145 religious leaders: “Reject vaccine nationalism. Moral obligation to reach everyone”

In a global effort, 145 religious leaders from across the world – Christians, Muslims, Jews and Buddhists – have united their voices in a letter to heads of State and Government and pharmaceutical companies calling for global and universal access to vaccines.

“We call on all leaders to reject vaccine nationalism and embrace a commitment to global vaccine equity. As religious leaders, we join our voices to the call for vaccines that are made available to all people as a global common good – a People’s Vaccine. This is the only way to end the pandemic.”

Signatories include Card. Peter Turkson, prefect of the Vatican Dicastery for Promoting Integral Human Development, the Franciscan friars of Assisi, Rowan Williams, former Archbishop of Canterbury; Martin Junge, General Secretary of the Lutheran World Federation; Thabo Makgoba, Anglican Archbishop of Cape Town; Jim Winkler, President of the National Council of Churches in the USA.

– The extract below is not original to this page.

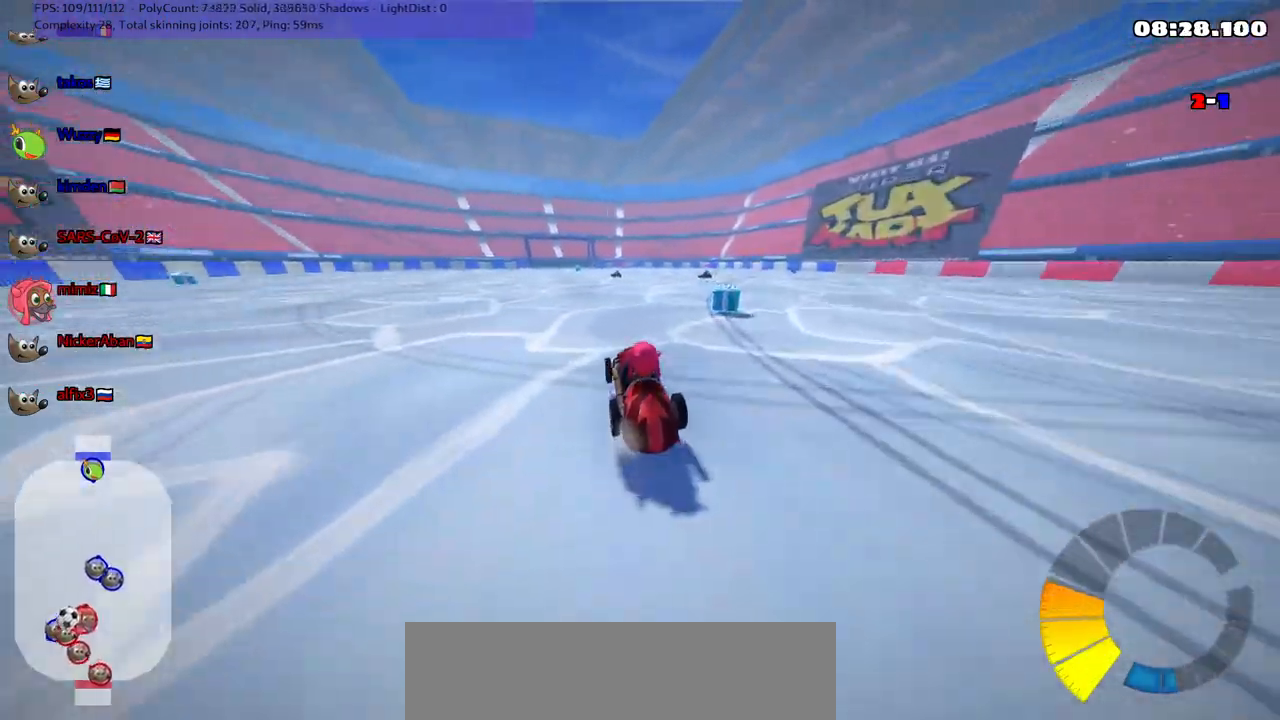
{"keys": ["right"], "events": [[100, "m", "down"], [133, "down", "down"], [333, "down", "up"], [333, "m", "up"]]}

At the height of the “Indian emergency” the religious leaders recall our interdependence and our responsibilities “to care for one another.” “We can each only be safe when all of us are safe. If one part of the world is left to suffer the pandemic, all parts of the world will be put at ever-increasing risk,” says the statement.

The initiative falls under the scope of the People’s Vaccine Alliance, a coalition of organisations and activists campaigning for a ‘people’s vaccine’ for COVID-19, and calling for the COVID-19 vaccines to be free from patents.

“Every person is precious. We all have a moral obligation to reach everyone, in every country.” Signatories voice their concern over the inequitable vaccine availability in rich countries while in most low- and middle-income countries vaccines are only beginning to trickle in.

“The access of people to life-saving Covid-19 vaccines cannot be dependent on people’s wealth, status, or nationality,” the religious leaders write in their statement. “We cannot abdicate our responsibilities to our brothers and sisters by imagining that the market can be left to resolve the crisis or pretend to ourselves that our country has no obligation to people in their country.”

Hence the request to the heads of Government, civil society, and the private sector to increase and ramp up vaccine production to ensure sufficient doses for every person in the world.